Nothing good comes of criminal prosecutions following air disasters. While such proceedings may satisfy the public’s zeal to punish those responsible, the result is that the flow of information necessary to correct aviation problems dries up over the long term because of the fear that such information will be used for criminal prosecution in the event of accidents.
It is bad enough that manufacturers and airlines now hide what they do, or more importantly what they don’t do, in an effort to escape civil liability for accidents. Criminalization has always been fraught with the specter of witnesses using their Fifth Amendment rights not to incriminate themselves (which has the effect of impeding investigations that might result in safety improvements).
Moreover, public authorities, whether prosecutors or public investigators, do a terrible job at investigating aircraft accidents and are too often the tools of manufacturers and airlines. Plaintiffs’ lawyers do the majority of aircraft accident investigations in the United States and spend far more, examine more intensively and extensively, and take sworn testimony more often to get to the bottom of these accidents. Criminalization will impede, not enhance, these efforts. What we need is more zealous sanctions when airlines and manufacturers hide information from the certifying authorities, distort warnings received from the field and flat out lie during civil proceedings. We need fewer judges who are selected for their promise to deter plaintiffs’ lawsuits; we should go back to hiring judges based on their demonstrated lack of bias and predilection.
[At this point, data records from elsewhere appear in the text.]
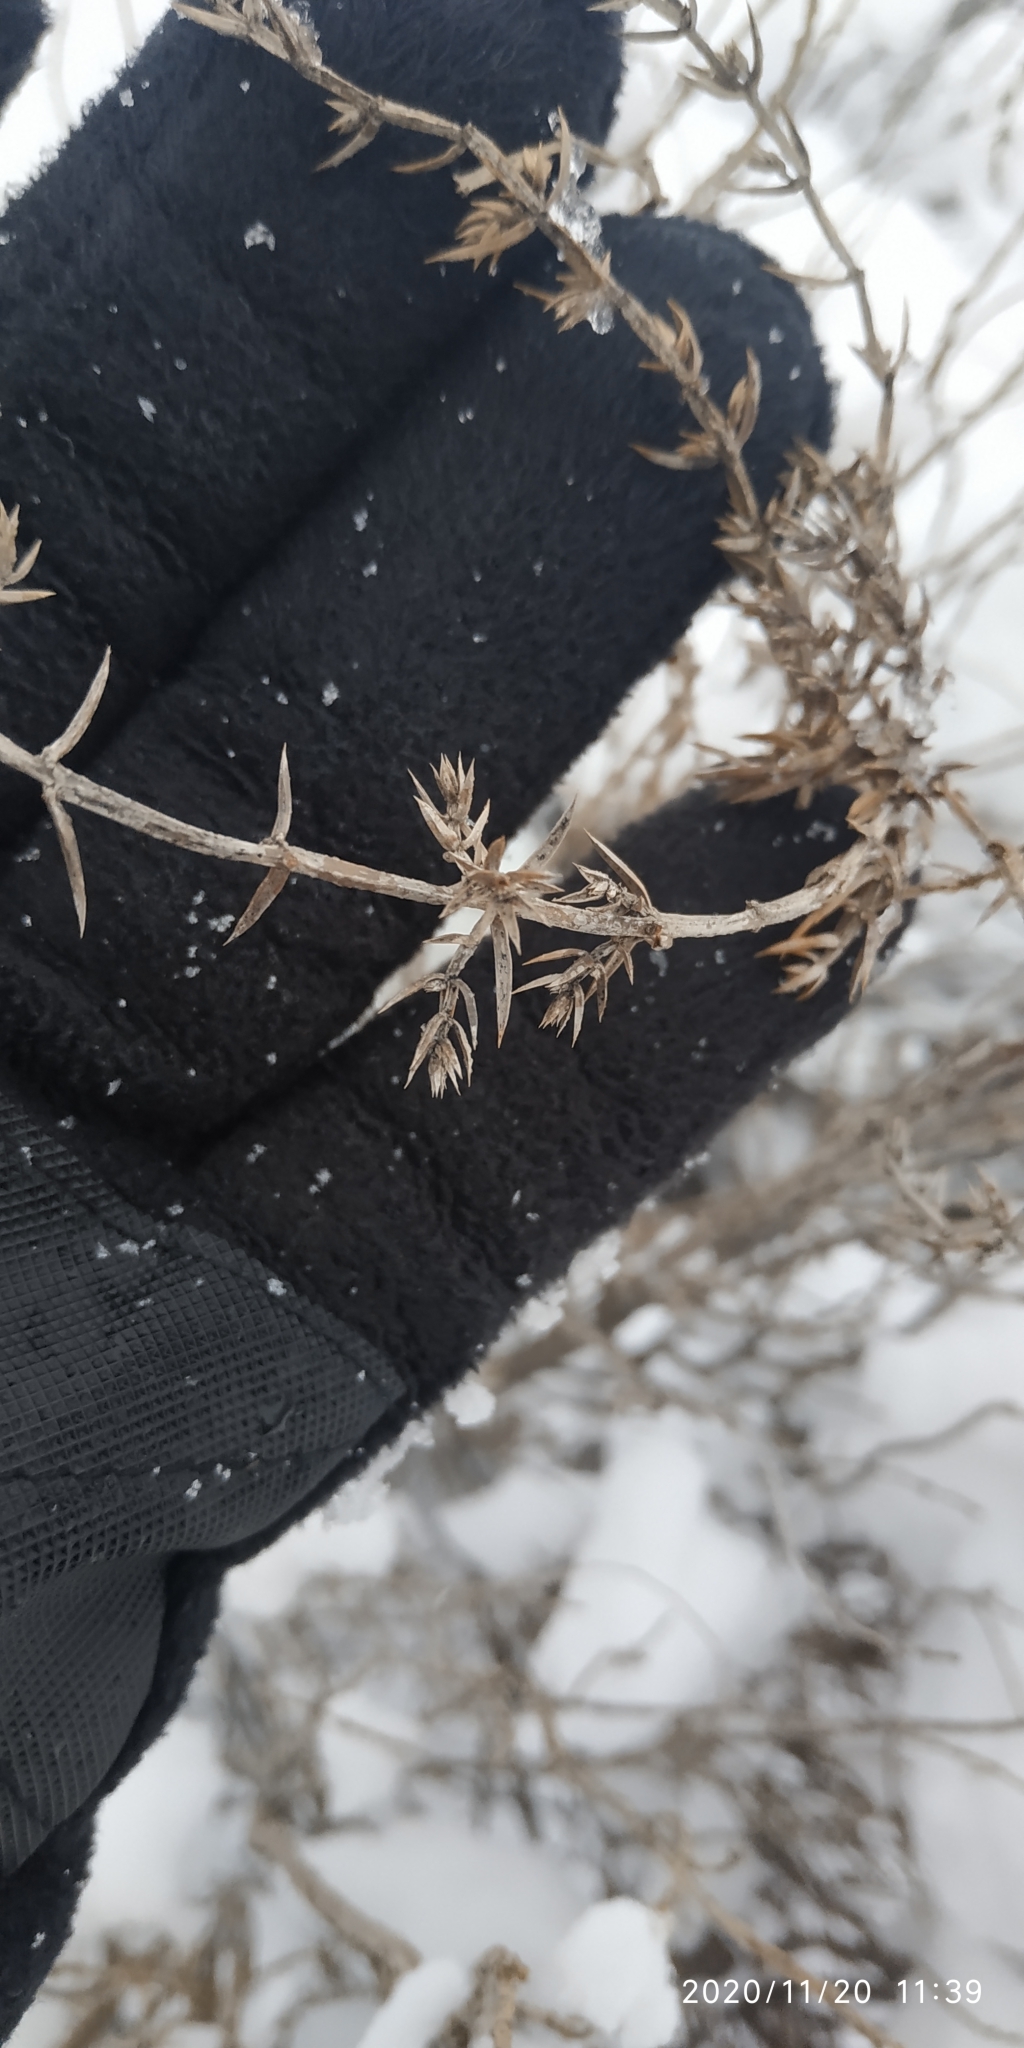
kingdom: Plantae
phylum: Tracheophyta
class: Pinopsida
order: Pinales
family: Cupressaceae
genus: Juniperus
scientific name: Juniperus communis
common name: Common juniper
This issue has been around for years and is most often discussed in countries where civil litigation does not exist the way it does in the United States. Where there is no suitable vehicle to get to the truth civilly, criminalization is the fall-back position taken out of frustration. The real solution is to expand civil litigation systems in countries that don’t currently have them so that safety is enhanced rather than deterred by the regressive effects of criminalization.